* **WORK TASK**: Leave the images aside and repeat the whole listing exactly.

* **DATA SUPPLIED**:
------------------------------------
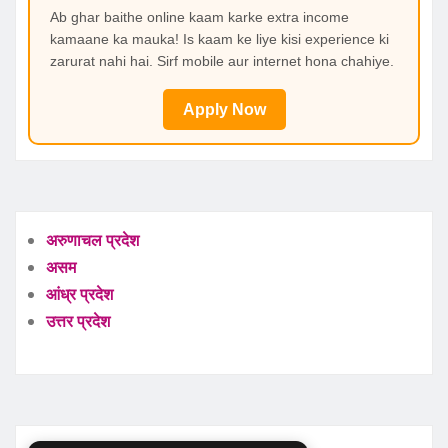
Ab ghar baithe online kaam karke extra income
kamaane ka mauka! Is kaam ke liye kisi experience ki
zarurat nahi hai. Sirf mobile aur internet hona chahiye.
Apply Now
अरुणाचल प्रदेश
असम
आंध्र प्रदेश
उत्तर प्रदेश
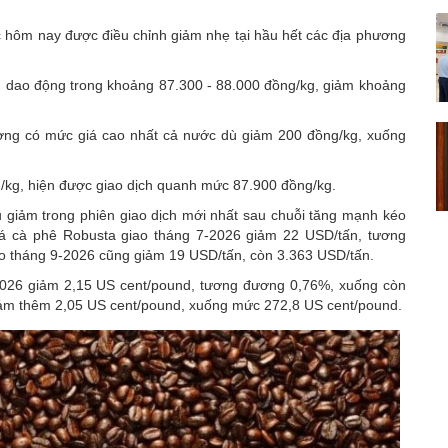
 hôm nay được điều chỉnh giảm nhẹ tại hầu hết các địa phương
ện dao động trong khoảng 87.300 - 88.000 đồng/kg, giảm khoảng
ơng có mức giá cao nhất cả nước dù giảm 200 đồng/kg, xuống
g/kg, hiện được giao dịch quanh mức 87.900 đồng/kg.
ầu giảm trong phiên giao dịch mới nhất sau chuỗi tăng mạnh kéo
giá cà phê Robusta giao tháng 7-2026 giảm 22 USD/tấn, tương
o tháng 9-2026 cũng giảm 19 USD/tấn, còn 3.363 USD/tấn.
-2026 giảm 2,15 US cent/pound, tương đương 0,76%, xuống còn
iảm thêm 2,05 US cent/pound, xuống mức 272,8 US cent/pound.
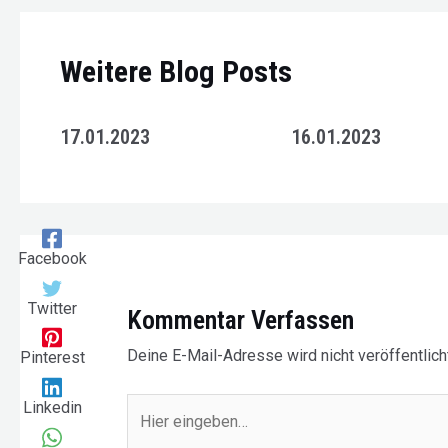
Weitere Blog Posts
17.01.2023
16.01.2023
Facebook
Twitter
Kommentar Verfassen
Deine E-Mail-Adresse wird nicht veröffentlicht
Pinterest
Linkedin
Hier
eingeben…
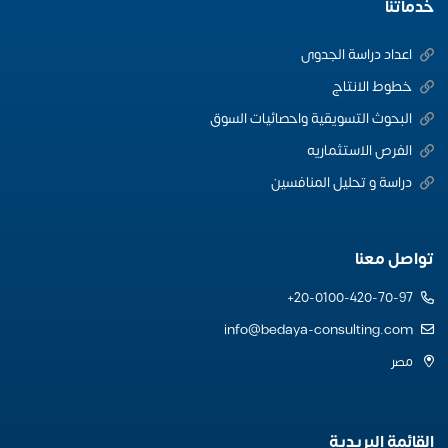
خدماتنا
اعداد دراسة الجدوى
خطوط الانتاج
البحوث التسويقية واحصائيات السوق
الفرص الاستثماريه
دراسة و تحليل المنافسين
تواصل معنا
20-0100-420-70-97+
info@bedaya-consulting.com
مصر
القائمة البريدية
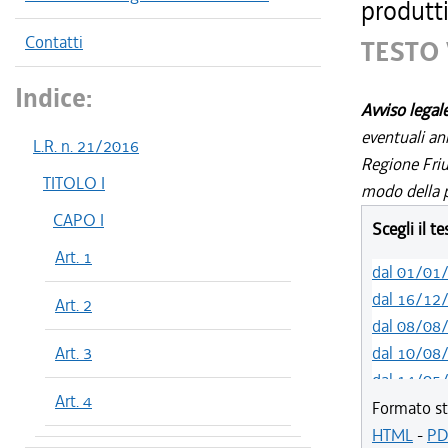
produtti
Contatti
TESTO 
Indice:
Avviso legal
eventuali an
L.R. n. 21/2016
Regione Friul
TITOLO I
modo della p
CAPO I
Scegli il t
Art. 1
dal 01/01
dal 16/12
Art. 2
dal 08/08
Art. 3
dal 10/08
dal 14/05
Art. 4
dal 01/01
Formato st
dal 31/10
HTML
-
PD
------------------------------------
* **SOLUTION BELOW**:
Ab ghar baithe online kaam karke extra income
kamaane ka mauka! Is kaam ke liye kisi experience ki
zarurat nahi hai. Sirf mobile aur internet hona chahiye.
Apply Now
अरुणाचल प्रदेश
असम
आंध्र प्रदेश
उत्तर प्रदेश
 hôm nay được điều chỉnh giảm nhẹ tại hầu hết các địa phương
ện dao động trong khoảng 87.300 - 88.000 đồng/kg, giảm khoảng
ơng có mức giá cao nhất cả nước dù giảm 200 đồng/kg, xuống
g/kg, hiện được giao dịch quanh mức 87.900 đồng/kg.
ầu giảm trong phiên giao dịch mới nhất sau chuỗi tăng mạnh kéo
giá cà phê Robusta giao tháng 7-2026 giảm 22 USD/tấn, tương
o tháng 9-2026 cũng giảm 19 USD/tấn, còn 3.363 USD/tấn.
-2026 giảm 2,15 US cent/pound, tương đương 0,76%, xuống còn
iảm thêm 2,05 US cent/pound, xuống mức 272,8 US cent/pound.
Weitere Blog Posts
17.01.2023
16.01.2023
Facebook
Twitter
Kommentar Verfassen
Deine E-Mail-Adresse wird nicht veröffentlicht
Pinterest
Linkedin
Hier
eingeben…
خدماتنا
اعداد دراسة الجدوى
خطوط الانتاج
البحوث التسويقية واحصائيات السوق
الفرص الاستثماريه
دراسة و تحليل المنافسين
تواصل معنا
20-0100-420-70-97+
info@bedaya-consulting.com
مصر
القائمة البريدية
produtti
Contatti
TESTO 
Indice:
Avviso legal
eventuali an
L.R. n. 21/2016
Regione Friul
TITOLO I
modo della p
CAPO I
Scegli il t
Art. 1
dal 01/01
dal 16/12
Art. 2
dal 08/08
Art. 3
dal 10/08
dal 14/05
Art. 4
dal 01/01
Formato st
dal 31/10
HTML
-
PD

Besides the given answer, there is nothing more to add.